Problems and tasks ▸
**1.** Transcribe part of the LA Tech Week recap below, beginning at the words "Over the last" and stopping after "grow and connect.".
**2.** In the LA Tech Week recap below, what three things are named as a big part of the conversation at the event?

Reading passage ▸

◇ ◇ ◇ ◇

LA Tech Week Recap: 5 Creative Themes Shaping the Future of AI and Marketing

We recently had the chance to connect with some of the brightest minds in tech, media, and VC to explore how creativity and AI are reshaping the future of marketing. From conversations with leaders at Google, McKinsey, and Amazon to late-night discussions about where human imagination meets machine intelligence, one thing became clear: marketing is entering a new chapter.

Over the last two decades, marketing has evolved through major waves of change: print to digital, digital to social, social to creator. Now we’re stepping into the Human + AI era. It feels new, a little intimidating, and sometimes hard to make sense of, but the mission hasn’t changed. Our job is still to tell stories that connect people, build trust, and move culture forward. What’s different now is that imagination has more reach than ever. It shapes not just what we create, but how we create, and that’s changing everything about how brands grow and connect.

You could feel it in the air at LA Tech Week. What stood out wasn’t just the technology but the energy in every room. It felt like the early dot-com days with that same spark of possibility, but this time with a stronger sense of shared purpose. There’s excitement, yes, but also awareness. Everyone knows this next wave of innovation comes with responsibility. Ethical use, creative integrity, and human impact were a big part of the conversation.

Photo collage from Google’s “Culture Meets AI” sessions during LA Tech Week, featuring the Sandy team with event speakers and attendees. Images show panels on AI and creativity, industry leaders discussing the state of the LA AI ecosystem, and candid moments of collaboration and connection.

◇ ◇ ◇ ◇

Provided information ▸
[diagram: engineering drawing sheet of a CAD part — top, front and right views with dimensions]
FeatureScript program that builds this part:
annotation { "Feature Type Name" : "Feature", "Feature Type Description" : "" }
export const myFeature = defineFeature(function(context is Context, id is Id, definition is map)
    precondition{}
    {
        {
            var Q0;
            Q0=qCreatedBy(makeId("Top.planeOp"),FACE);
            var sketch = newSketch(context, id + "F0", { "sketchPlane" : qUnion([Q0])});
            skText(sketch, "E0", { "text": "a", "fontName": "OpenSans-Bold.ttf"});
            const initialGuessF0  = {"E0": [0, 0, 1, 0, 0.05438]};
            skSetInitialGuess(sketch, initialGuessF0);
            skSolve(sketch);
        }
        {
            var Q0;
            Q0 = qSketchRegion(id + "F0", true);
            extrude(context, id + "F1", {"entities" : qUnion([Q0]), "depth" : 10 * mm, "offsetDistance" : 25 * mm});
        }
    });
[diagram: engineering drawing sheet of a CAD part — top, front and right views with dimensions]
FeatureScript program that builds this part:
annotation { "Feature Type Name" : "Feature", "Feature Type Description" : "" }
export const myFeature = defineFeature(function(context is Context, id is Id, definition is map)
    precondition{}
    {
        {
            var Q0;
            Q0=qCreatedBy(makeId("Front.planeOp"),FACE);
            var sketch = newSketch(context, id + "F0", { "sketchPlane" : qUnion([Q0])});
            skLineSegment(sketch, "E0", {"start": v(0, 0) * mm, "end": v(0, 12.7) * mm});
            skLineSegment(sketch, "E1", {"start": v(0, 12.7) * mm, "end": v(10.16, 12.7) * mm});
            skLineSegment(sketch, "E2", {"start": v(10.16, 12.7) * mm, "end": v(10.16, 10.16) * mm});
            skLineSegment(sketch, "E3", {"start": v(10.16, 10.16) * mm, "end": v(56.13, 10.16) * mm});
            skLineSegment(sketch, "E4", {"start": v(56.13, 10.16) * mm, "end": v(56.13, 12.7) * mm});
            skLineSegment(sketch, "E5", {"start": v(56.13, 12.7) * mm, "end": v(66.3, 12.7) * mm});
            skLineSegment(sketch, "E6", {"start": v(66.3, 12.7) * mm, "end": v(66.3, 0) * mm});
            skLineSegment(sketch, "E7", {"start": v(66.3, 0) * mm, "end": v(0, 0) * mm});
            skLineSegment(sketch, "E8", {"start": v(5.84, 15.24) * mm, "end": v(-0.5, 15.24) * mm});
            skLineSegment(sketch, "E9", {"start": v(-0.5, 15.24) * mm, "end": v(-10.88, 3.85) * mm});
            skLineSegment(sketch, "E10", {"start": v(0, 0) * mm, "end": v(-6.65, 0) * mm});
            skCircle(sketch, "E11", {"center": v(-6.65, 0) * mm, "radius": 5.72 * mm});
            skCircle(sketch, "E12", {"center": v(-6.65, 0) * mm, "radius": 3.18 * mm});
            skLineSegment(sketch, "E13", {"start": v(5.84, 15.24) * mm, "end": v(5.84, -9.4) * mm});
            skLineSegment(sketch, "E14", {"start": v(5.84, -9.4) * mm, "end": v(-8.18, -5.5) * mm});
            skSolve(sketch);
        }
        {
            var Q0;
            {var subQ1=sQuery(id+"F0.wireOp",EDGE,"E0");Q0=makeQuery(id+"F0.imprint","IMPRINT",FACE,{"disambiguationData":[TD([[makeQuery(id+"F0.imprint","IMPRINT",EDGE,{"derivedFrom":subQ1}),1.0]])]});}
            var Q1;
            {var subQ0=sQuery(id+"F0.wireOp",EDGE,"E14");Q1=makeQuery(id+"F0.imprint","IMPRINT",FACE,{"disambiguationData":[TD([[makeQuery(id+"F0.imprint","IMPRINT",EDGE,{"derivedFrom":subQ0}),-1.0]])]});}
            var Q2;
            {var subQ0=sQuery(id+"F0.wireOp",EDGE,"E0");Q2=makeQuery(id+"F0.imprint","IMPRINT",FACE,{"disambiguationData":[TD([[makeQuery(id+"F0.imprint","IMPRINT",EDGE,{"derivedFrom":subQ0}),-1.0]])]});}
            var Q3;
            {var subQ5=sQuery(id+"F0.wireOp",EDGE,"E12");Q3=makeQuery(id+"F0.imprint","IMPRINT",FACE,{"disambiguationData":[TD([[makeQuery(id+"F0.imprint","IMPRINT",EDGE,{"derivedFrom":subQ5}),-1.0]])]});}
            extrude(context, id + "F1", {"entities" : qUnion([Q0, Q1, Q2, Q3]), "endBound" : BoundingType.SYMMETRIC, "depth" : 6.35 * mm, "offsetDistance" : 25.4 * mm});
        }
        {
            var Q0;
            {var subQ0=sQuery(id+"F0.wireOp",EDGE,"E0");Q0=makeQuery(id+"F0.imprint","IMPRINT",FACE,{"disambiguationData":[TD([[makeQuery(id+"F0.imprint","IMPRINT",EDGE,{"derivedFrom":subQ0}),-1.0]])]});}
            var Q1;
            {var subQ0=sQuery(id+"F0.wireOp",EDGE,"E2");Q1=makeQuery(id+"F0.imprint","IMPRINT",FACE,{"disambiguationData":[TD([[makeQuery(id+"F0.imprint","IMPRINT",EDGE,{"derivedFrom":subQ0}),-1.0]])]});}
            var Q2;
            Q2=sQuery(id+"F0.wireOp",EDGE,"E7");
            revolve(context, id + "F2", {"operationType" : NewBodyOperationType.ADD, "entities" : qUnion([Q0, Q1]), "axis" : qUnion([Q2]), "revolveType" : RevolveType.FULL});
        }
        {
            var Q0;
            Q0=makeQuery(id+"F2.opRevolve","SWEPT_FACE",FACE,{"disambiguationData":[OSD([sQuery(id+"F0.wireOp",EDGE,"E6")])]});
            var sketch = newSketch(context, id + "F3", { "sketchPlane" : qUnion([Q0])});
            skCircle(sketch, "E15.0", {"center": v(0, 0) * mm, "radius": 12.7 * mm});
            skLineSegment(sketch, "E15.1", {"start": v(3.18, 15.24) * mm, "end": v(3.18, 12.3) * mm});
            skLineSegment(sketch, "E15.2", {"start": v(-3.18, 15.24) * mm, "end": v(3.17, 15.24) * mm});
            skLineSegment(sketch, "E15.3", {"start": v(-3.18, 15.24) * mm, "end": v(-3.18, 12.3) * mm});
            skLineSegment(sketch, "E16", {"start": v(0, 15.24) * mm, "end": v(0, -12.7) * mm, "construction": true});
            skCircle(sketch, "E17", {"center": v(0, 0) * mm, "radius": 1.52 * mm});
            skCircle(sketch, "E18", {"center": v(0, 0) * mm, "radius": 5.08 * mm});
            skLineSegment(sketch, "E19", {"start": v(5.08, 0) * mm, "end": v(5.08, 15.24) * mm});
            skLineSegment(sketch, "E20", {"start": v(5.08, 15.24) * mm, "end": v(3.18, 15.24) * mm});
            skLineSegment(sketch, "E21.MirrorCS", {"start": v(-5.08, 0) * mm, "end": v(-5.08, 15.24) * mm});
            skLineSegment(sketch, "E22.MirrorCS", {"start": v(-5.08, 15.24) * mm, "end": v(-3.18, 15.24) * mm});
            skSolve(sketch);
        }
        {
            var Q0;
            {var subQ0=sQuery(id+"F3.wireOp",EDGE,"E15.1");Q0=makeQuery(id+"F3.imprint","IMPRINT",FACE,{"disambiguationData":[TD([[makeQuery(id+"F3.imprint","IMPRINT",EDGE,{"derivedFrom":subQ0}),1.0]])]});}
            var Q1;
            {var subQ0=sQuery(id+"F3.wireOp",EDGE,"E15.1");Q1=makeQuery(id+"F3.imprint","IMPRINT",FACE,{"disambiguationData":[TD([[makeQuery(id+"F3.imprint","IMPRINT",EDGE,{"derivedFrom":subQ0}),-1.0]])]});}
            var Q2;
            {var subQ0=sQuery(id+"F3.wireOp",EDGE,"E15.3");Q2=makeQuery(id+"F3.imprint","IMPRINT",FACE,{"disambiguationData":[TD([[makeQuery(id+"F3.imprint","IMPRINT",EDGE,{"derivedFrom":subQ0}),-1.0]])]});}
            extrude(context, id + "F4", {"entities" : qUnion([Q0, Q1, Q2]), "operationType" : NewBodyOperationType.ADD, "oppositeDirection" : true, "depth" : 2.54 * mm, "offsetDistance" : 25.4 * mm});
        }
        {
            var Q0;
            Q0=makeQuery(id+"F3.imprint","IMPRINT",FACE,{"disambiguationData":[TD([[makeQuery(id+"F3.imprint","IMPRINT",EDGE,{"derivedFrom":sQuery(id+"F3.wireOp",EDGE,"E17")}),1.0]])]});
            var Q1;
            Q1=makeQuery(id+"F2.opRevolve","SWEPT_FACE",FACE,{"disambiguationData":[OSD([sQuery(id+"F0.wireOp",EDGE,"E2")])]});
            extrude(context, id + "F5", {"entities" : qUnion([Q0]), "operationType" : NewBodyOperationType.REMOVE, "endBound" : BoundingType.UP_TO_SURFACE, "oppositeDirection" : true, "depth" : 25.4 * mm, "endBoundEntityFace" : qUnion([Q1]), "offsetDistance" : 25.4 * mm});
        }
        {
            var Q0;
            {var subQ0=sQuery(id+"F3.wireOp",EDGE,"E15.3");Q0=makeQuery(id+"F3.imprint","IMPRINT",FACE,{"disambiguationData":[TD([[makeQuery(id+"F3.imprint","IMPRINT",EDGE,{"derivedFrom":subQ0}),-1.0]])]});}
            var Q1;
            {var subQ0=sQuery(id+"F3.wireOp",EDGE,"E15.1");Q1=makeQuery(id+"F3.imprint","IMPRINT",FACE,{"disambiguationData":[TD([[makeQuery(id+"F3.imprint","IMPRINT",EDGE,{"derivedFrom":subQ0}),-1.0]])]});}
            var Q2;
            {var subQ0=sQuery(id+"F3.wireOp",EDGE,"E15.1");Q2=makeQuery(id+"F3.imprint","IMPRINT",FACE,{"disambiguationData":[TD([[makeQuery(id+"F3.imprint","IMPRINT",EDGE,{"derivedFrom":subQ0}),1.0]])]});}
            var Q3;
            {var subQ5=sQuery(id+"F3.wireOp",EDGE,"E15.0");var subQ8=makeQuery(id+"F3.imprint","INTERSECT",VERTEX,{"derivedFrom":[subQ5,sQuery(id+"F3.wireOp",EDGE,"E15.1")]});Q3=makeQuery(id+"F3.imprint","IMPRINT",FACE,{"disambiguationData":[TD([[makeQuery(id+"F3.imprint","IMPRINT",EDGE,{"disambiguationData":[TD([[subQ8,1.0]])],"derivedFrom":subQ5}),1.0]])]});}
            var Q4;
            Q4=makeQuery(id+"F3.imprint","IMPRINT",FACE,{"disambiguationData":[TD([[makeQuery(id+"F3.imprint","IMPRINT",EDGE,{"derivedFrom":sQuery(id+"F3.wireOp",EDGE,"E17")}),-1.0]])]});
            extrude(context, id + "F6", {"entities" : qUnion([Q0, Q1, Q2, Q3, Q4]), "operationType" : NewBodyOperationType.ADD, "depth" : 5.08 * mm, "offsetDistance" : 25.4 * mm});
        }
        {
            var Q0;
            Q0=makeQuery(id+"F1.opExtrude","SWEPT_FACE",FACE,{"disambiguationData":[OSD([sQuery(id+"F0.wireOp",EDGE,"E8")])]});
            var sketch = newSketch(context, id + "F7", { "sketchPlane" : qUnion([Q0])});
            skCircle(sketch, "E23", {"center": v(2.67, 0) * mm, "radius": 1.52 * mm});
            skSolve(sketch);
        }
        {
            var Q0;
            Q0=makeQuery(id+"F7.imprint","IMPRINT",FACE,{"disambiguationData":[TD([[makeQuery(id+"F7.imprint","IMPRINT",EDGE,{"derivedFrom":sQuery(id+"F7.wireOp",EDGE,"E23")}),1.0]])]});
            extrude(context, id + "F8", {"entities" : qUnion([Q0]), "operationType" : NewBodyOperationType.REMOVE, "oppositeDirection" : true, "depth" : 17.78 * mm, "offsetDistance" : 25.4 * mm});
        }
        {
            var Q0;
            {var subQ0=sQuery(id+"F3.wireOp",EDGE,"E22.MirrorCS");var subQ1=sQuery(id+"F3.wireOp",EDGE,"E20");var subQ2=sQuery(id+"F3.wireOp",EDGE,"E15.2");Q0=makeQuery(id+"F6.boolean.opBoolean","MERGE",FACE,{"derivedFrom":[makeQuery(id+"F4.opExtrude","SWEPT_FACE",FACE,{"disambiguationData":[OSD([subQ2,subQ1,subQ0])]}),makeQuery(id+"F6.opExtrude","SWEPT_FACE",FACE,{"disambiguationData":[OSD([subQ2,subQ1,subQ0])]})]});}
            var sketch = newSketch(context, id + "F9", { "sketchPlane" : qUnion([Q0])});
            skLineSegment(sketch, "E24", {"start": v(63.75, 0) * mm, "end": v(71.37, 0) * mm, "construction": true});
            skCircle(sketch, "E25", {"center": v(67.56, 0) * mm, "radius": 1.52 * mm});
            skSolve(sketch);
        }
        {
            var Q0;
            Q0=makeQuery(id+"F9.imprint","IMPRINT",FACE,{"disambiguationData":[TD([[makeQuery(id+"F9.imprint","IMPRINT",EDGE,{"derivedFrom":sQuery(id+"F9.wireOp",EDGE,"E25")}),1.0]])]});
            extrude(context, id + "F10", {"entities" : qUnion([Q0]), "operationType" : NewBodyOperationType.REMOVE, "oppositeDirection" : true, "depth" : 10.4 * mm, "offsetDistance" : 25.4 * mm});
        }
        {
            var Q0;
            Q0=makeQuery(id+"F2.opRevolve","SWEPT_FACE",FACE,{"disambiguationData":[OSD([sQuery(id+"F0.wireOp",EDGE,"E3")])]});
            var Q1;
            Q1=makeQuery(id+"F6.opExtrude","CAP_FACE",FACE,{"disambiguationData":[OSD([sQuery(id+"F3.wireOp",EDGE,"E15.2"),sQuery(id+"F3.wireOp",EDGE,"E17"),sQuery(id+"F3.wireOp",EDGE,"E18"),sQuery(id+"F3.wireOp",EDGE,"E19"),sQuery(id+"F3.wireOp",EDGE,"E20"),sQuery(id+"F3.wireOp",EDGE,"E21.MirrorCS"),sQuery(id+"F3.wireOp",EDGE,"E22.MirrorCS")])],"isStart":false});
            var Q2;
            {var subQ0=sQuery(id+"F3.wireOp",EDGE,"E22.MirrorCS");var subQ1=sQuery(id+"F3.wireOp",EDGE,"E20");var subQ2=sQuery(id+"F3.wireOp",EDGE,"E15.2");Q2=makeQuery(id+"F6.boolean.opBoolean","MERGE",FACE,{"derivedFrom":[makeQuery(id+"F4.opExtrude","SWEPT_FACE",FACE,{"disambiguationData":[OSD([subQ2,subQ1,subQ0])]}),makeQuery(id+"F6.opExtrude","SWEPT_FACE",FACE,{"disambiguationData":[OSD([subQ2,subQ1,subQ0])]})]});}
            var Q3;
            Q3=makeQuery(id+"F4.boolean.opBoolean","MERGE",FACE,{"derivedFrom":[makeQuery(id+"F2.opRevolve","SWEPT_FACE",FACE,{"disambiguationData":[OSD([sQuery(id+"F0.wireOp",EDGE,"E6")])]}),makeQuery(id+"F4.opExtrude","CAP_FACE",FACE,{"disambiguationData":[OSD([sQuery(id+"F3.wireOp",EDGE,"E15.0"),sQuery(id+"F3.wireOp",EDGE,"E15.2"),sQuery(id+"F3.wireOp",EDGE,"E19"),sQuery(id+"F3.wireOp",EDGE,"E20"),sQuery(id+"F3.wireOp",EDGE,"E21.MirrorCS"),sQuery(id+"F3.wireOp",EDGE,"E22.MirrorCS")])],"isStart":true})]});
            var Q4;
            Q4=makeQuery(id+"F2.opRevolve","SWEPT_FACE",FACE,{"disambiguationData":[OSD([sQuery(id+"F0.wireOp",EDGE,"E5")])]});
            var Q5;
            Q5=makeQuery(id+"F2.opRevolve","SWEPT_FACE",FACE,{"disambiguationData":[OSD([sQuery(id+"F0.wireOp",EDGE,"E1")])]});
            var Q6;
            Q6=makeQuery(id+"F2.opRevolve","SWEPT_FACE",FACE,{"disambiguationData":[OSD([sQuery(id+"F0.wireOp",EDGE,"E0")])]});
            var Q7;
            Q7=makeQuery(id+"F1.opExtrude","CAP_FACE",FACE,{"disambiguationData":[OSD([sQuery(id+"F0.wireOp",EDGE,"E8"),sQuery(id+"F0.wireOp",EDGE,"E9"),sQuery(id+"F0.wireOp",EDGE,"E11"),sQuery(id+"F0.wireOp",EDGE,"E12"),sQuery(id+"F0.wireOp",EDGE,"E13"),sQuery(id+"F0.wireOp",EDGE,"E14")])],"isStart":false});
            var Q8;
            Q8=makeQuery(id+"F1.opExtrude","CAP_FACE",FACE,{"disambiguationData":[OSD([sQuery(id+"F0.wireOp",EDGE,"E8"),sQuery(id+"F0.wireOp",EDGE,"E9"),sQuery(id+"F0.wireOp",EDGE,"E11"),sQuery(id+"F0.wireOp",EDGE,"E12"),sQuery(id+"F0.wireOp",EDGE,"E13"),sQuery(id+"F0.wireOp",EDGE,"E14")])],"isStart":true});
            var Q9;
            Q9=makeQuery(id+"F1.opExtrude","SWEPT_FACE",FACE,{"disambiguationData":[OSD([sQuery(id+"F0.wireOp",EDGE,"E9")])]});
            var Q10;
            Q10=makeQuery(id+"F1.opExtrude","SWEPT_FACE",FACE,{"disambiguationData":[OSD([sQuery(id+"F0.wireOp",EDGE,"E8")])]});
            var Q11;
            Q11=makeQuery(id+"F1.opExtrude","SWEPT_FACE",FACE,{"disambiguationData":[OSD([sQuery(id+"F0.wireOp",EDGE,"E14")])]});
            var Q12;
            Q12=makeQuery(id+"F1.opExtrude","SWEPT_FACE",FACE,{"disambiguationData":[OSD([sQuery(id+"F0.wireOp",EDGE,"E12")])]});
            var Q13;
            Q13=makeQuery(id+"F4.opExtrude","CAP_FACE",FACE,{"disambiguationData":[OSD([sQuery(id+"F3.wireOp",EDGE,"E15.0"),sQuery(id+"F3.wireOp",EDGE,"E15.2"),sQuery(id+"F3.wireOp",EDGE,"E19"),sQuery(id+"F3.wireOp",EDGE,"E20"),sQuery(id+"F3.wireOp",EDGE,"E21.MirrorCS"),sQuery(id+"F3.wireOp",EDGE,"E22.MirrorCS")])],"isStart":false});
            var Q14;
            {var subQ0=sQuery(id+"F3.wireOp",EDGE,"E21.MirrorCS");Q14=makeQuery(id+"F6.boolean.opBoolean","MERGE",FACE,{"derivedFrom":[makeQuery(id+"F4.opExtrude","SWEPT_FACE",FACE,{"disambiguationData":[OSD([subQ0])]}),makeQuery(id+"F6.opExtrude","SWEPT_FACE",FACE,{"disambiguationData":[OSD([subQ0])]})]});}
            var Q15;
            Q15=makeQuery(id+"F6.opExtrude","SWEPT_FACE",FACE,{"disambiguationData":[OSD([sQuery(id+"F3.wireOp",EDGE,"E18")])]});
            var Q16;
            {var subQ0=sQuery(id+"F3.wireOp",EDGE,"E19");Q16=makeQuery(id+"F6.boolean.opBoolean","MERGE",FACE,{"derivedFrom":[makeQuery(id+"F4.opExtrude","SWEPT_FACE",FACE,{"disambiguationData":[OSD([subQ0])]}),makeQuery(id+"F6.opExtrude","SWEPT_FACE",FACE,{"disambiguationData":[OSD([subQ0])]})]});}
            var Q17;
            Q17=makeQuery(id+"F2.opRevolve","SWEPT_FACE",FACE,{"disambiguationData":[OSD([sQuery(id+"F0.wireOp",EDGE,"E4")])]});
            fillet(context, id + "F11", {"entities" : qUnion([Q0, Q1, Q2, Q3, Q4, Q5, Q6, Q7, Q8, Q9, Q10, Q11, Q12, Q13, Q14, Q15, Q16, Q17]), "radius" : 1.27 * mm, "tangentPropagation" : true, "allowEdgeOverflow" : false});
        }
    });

◇ ◇ ◇ ◇

Answers to the exercises ▸
**1.**
Over the last two decades, marketing has evolved through major waves of change: print to digital, digital to social, social to creator. Now we’re stepping into the Human + AI era. It feels new, a little intimidating, and sometimes hard to make sense of, but the mission hasn’t changed. Our job is still to tell stories that connect people, build trust, and move culture forward. What’s different now is that imagination has more reach than ever. It shapes not just what we create, but how we create, and that’s changing everything about how brands grow and connect.

**2.** Ethical use, creative integrity, and human impact.